Based on the improving fundamentals they see oil prices touching $99 at some point in the next 12 months. Of course, this doesn’t mean the oil market is without risk. Goldman sees potential policy risks and still believes the economic recovery could falter:
“While we remain confident that oil prices will continue to strengthen as the global economy recovers against a supply backdrop that remains constrained, policy risks to the economic recovery remain. While we continue to expect the supply-demand balance to tighten, significant downside risk remains should the market’s concerns regarding a slowdown in economic growth be realized.

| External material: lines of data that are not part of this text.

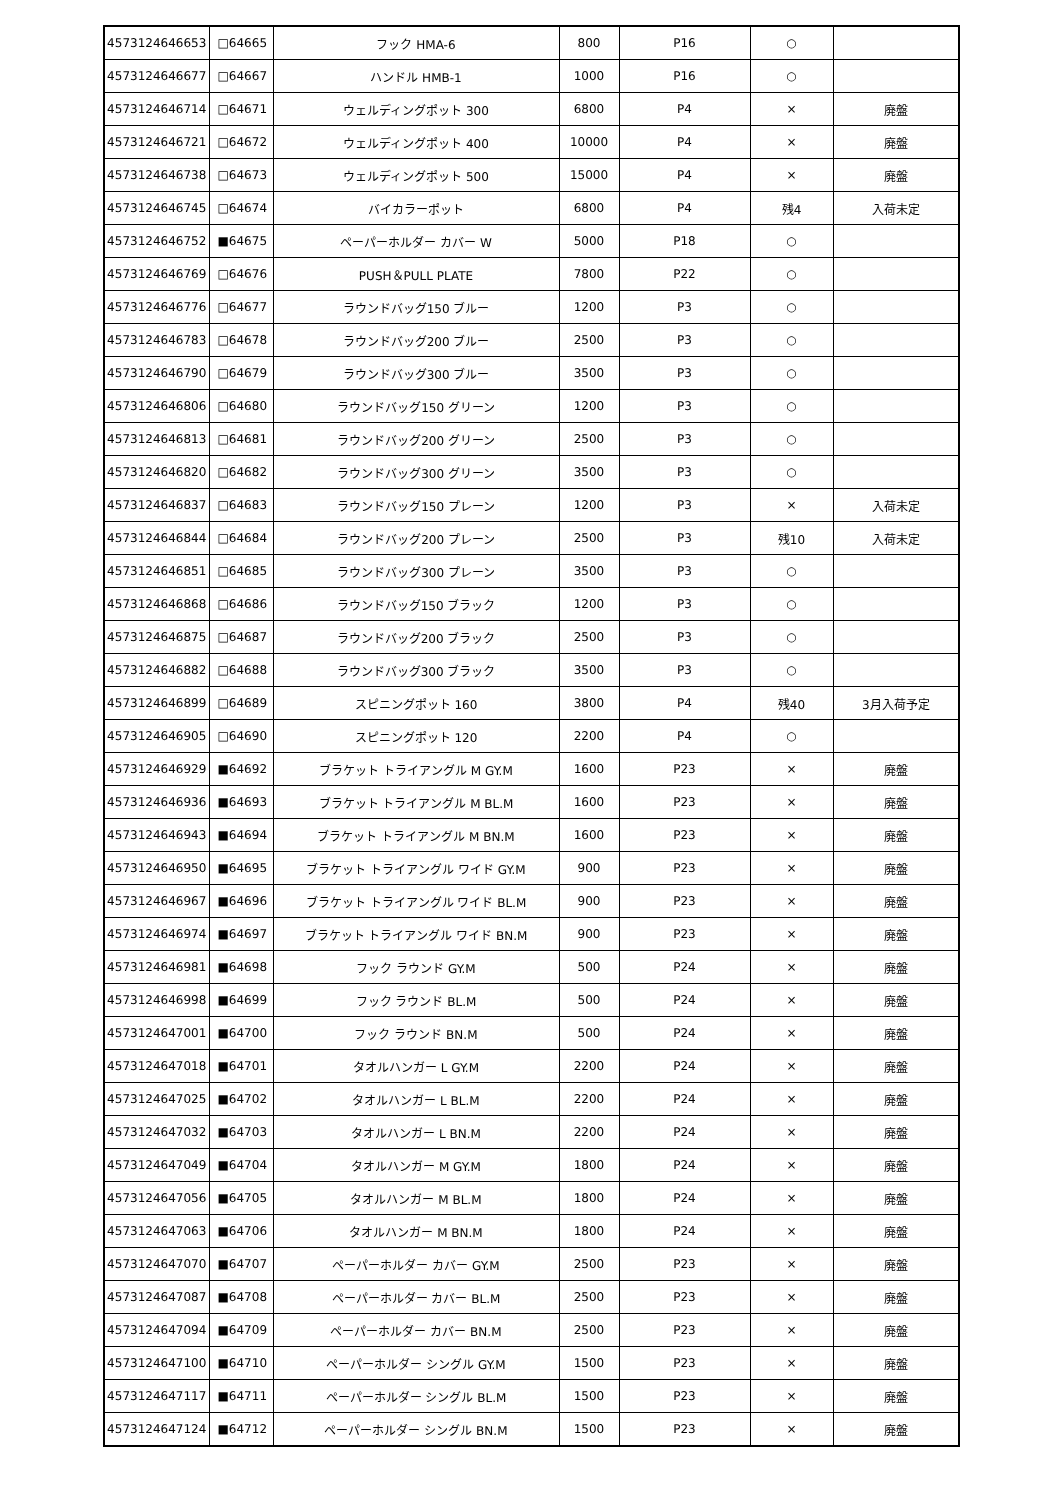| 4573124646653 | □64665 | フック HMA-6 | 800 | P16 | ○ | |
| 4573124646677 | □64667 | ハンドル HMB-1 | 1000 | P16 | ○ | |
| 4573124646714 | □64671 | ウェルディングポット 300 | 6800 | P4 | × | 廃盤 |
| 4573124646721 | □64672 | ウェルディングポット 400 | 10000 | P4 | × | 廃盤 |
| 4573124646738 | □64673 | ウェルディングポット 500 | 15000 | P4 | × | 廃盤 |
| 4573124646745 | □64674 | バイカラーポット | 6800 | P4 | 残4 | 入荷未定 |
| 4573124646752 | ■64675 | ペーパーホルダー カバー W | 5000 | P18 | ○ | |
| 4573124646769 | □64676 | PUSH＆PULL PLATE | 7800 | P22 | ○ | |
| 4573124646776 | □64677 | ラウンドバッグ150 ブルー | 1200 | P3 | ○ | |
| 4573124646783 | □64678 | ラウンドバッグ200 ブルー | 2500 | P3 | ○ | |
| 4573124646790 | □64679 | ラウンドバッグ300 ブルー | 3500 | P3 | ○ | |
| 4573124646806 | □64680 | ラウンドバッグ150 グリーン | 1200 | P3 | ○ | |
| 4573124646813 | □64681 | ラウンドバッグ200 グリーン | 2500 | P3 | ○ | |
| 4573124646820 | □64682 | ラウンドバッグ300 グリーン | 3500 | P3 | ○ | |
| 4573124646837 | □64683 | ラウンドバッグ150 プレーン | 1200 | P3 | × | 入荷未定 |
| 4573124646844 | □64684 | ラウンドバッグ200 プレーン | 2500 | P3 | 残10 | 入荷未定 |
| 4573124646851 | □64685 | ラウンドバッグ300 プレーン | 3500 | P3 | ○ | |
| 4573124646868 | □64686 | ラウンドバッグ150 ブラック | 1200 | P3 | ○ | |
| 4573124646875 | □64687 | ラウンドバッグ200 ブラック | 2500 | P3 | ○ | |
| 4573124646882 | □64688 | ラウンドバッグ300 ブラック | 3500 | P3 | ○ | |
| 4573124646899 | □64689 | スピニングポット 160 | 3800 | P4 | 残40 | 3月入荷予定 |
| 4573124646905 | □64690 | スピニングポット 120 | 2200 | P4 | ○ | |
| 4573124646929 | ■64692 | ブラケット トライアングル M GY.M | 1600 | P23 | × | 廃盤 |
| 4573124646936 | ■64693 | ブラケット トライアングル M BL.M | 1600 | P23 | × | 廃盤 |
| 4573124646943 | ■64694 | ブラケット トライアングル M BN.M | 1600 | P23 | × | 廃盤 |
| 4573124646950 | ■64695 | ブラケット トライアングル ワイド GY.M | 900 | P23 | × | 廃盤 |
| 4573124646967 | ■64696 | ブラケット トライアングル ワイド BL.M | 900 | P23 | × | 廃盤 |
| 4573124646974 | ■64697 | ブラケット トライアングル ワイド BN.M | 900 | P23 | × | 廃盤 |
| 4573124646981 | ■64698 | フック ラウンド GY.M | 500 | P24 | × | 廃盤 |
| 4573124646998 | ■64699 | フック ラウンド BL.M | 500 | P24 | × | 廃盤 |
| 4573124647001 | ■64700 | フック ラウンド BN.M | 500 | P24 | × | 廃盤 |
| 4573124647018 | ■64701 | タオルハンガー L GY.M | 2200 | P24 | × | 廃盤 |
| 4573124647025 | ■64702 | タオルハンガー L BL.M | 2200 | P24 | × | 廃盤 |
| 4573124647032 | ■64703 | タオルハンガー L BN.M | 2200 | P24 | × | 廃盤 |
| 4573124647049 | ■64704 | タオルハンガー M GY.M | 1800 | P24 | × | 廃盤 |
| 4573124647056 | ■64705 | タオルハンガー M BL.M | 1800 | P24 | × | 廃盤 |
| 4573124647063 | ■64706 | タオルハンガー M BN.M | 1800 | P24 | × | 廃盤 |
| 4573124647070 | ■64707 | ペーパーホルダー カバー GY.M | 2500 | P23 | × | 廃盤 |
| 4573124647087 | ■64708 | ペーパーホルダー カバー BL.M | 2500 | P23 | × | 廃盤 |
| 4573124647094 | ■64709 | ペーパーホルダー カバー BN.M | 2500 | P23 | × | 廃盤 |
| 4573124647100 | ■64710 | ペーパーホルダー シングル GY.M | 1500 | P23 | × | 廃盤 |
| 4573124647117 | ■64711 | ペーパーホルダー シングル BL.M | 1500 | P23 | × | 廃盤 |
| 4573124647124 | ■64712 | ペーパーホルダー シングル BN.M | 1500 | P23 | × | 廃盤 |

As we move further into 2010 and even 2011, we think the market’s focus will increasingly turn from the downside risk from demand to the upside risk from supply.”
How to play it?
Goldman wants to buy December 2010 NYMEX WTI and June 2010 NYMEX WTI call struck at $85/bbl.
Source: GS
Here’s an important heads up.
Today at 10:00 AM Ben Bernanke will attending a hearing on “The Economic Outlook.”
There’s always some nervousness before he speaks (will he all of the sudden sound more hawkish?).
Let us give you a preview of some things that might come up:
- On the deficit, Bernanke will say it’s a serious issue, but that it’s too soon to do anything about it. At some point it will have to be dealt with. You know, after everyone that’s in office now is out office.
- On entitlements, Bernanke will say they have to be fixed. At some point.
- That may involve some discussion or raising taxes (not his problem).
- He’ll say the economy is strong…
- But not so strong that we’re out of the woods yet (this will be the money line, when stocks will go nuts, because investors will know that this is a code word low rates).
- If Ron Paul is there, that will produce something YouTube-worthy.